Exercise prompt. In the records below, find each line with the word "threshold" and copy it.

Material for the task.
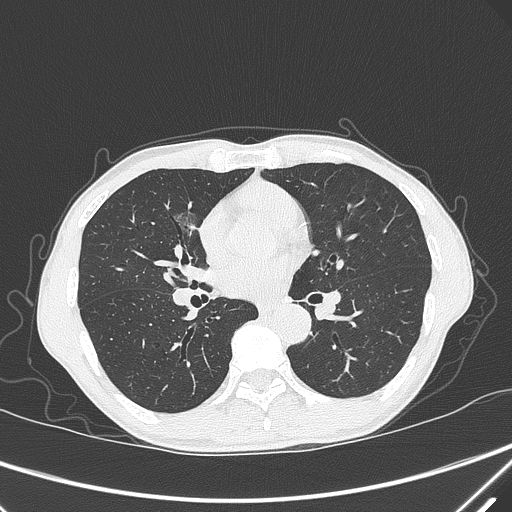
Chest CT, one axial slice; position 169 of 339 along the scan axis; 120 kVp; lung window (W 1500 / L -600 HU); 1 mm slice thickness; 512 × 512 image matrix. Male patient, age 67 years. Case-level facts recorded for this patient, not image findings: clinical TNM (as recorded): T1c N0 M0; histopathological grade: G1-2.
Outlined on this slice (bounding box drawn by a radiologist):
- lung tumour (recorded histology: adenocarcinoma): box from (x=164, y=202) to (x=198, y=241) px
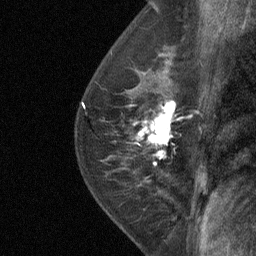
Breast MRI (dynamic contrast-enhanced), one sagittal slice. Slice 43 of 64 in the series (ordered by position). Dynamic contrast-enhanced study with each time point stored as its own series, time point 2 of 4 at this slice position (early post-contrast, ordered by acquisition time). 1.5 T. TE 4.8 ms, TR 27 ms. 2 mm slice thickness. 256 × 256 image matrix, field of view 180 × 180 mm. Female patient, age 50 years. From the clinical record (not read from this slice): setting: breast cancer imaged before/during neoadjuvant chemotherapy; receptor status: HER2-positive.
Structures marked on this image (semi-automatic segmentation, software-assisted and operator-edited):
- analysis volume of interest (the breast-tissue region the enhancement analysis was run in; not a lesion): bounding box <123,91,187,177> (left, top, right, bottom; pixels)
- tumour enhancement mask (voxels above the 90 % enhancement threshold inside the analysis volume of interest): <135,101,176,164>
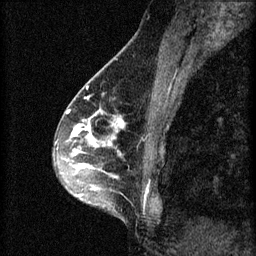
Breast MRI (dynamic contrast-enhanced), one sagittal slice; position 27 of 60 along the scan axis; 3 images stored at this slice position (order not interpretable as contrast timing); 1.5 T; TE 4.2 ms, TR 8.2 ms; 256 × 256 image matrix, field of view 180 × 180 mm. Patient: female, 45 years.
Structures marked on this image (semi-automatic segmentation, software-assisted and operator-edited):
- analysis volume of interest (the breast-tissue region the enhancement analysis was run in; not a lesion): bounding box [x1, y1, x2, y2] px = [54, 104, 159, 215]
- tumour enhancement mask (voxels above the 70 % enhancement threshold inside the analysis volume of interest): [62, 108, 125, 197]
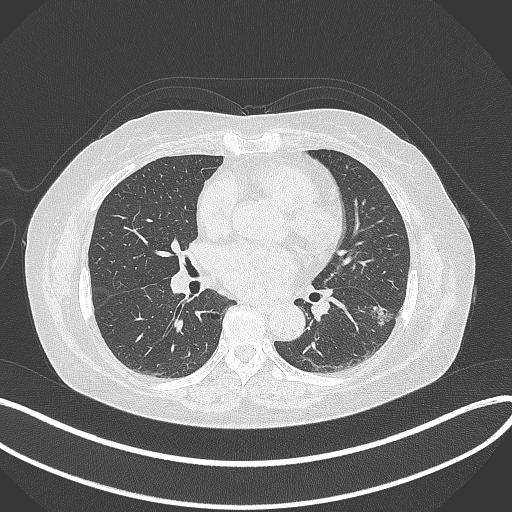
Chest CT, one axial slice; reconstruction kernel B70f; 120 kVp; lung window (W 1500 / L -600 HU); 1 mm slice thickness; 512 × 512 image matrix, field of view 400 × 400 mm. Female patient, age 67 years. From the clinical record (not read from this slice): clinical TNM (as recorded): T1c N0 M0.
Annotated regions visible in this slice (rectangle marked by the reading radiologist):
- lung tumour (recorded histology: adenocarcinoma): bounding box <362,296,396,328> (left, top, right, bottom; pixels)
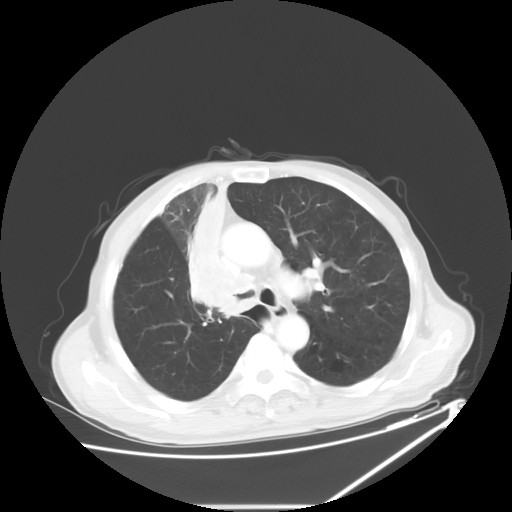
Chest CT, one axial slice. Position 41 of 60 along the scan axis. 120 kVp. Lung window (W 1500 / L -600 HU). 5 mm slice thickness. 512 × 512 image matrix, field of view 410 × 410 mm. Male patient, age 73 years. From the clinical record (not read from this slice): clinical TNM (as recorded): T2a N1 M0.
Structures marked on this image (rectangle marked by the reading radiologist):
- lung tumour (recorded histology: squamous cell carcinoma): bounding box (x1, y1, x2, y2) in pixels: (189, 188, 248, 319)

* * *

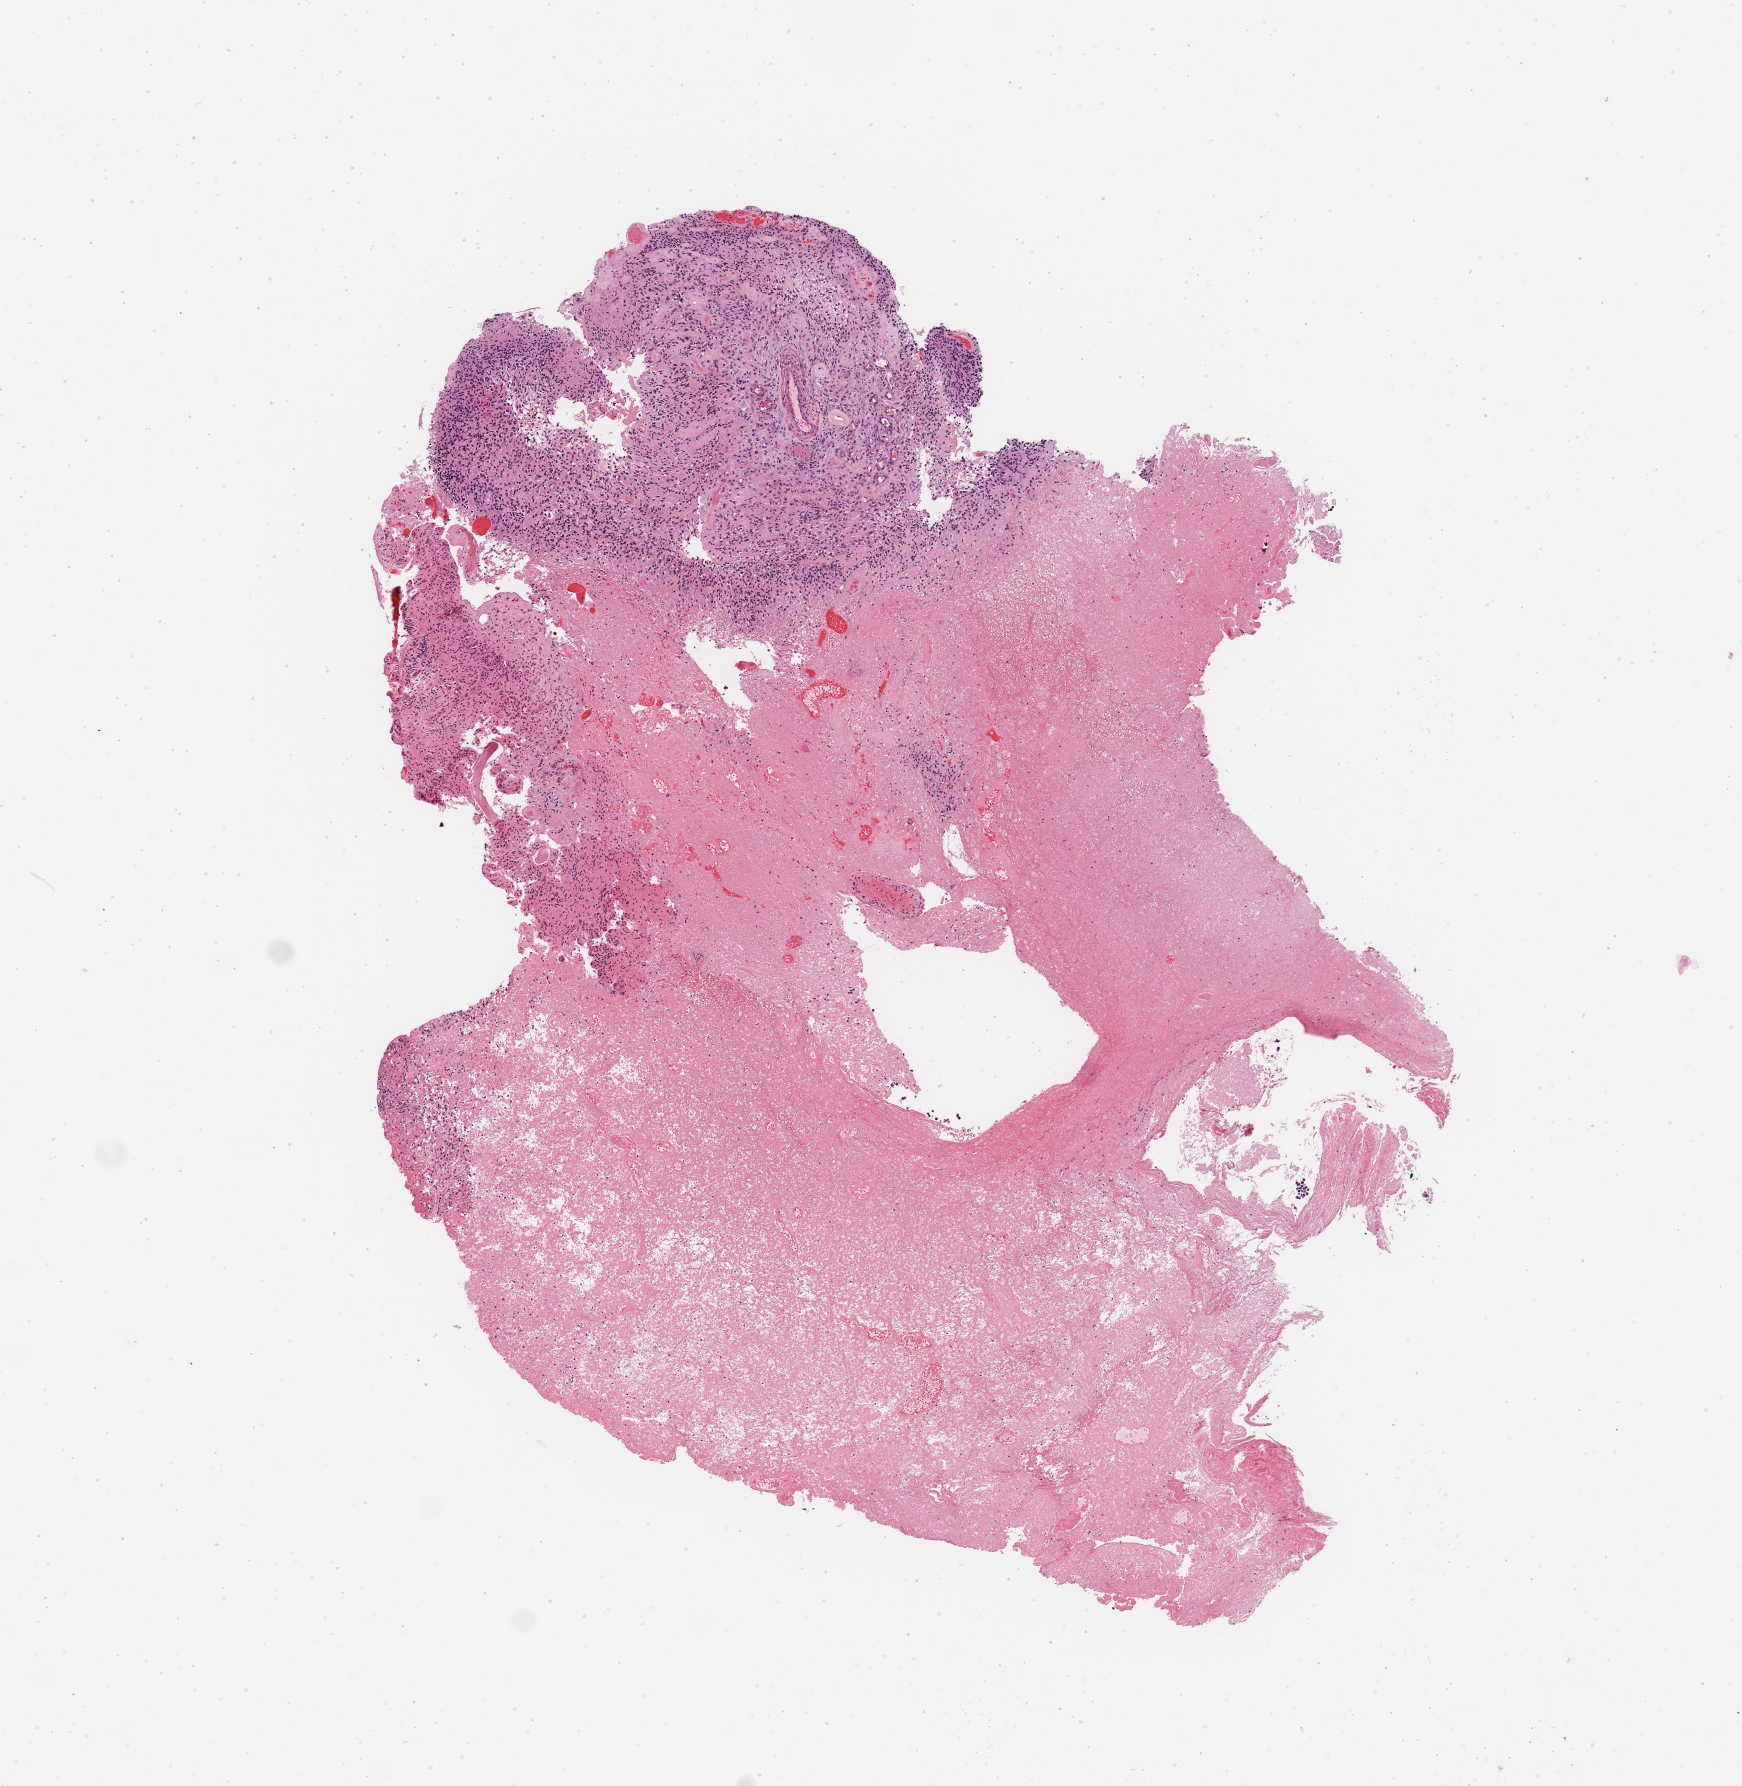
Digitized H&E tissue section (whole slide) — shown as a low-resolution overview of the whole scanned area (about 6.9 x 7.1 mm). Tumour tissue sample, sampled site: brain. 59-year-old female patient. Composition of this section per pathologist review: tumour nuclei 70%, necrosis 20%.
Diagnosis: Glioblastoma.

* * *

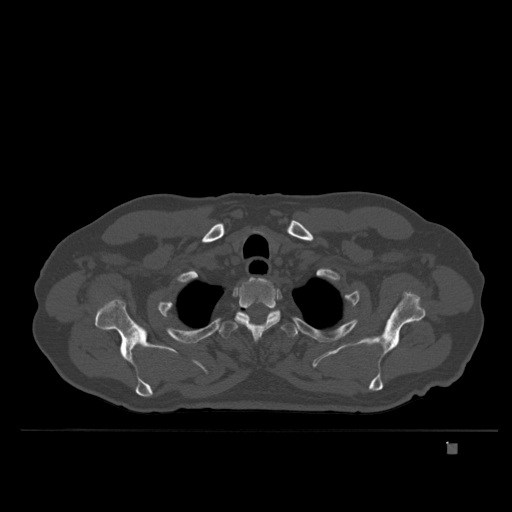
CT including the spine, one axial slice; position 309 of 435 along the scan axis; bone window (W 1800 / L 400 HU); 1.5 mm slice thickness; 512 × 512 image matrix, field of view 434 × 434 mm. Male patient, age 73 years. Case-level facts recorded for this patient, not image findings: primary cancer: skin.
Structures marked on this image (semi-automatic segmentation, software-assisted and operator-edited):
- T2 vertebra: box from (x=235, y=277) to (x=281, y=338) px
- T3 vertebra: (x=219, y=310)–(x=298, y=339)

Result of the task.
- tumour enhancement mask (voxels above the 90 % enhancement threshold inside the analysis volume of interest): <135,101,176,164>
- tumour enhancement mask (voxels above the 70 % enhancement threshold inside the analysis volume of interest): [62, 108, 125, 197]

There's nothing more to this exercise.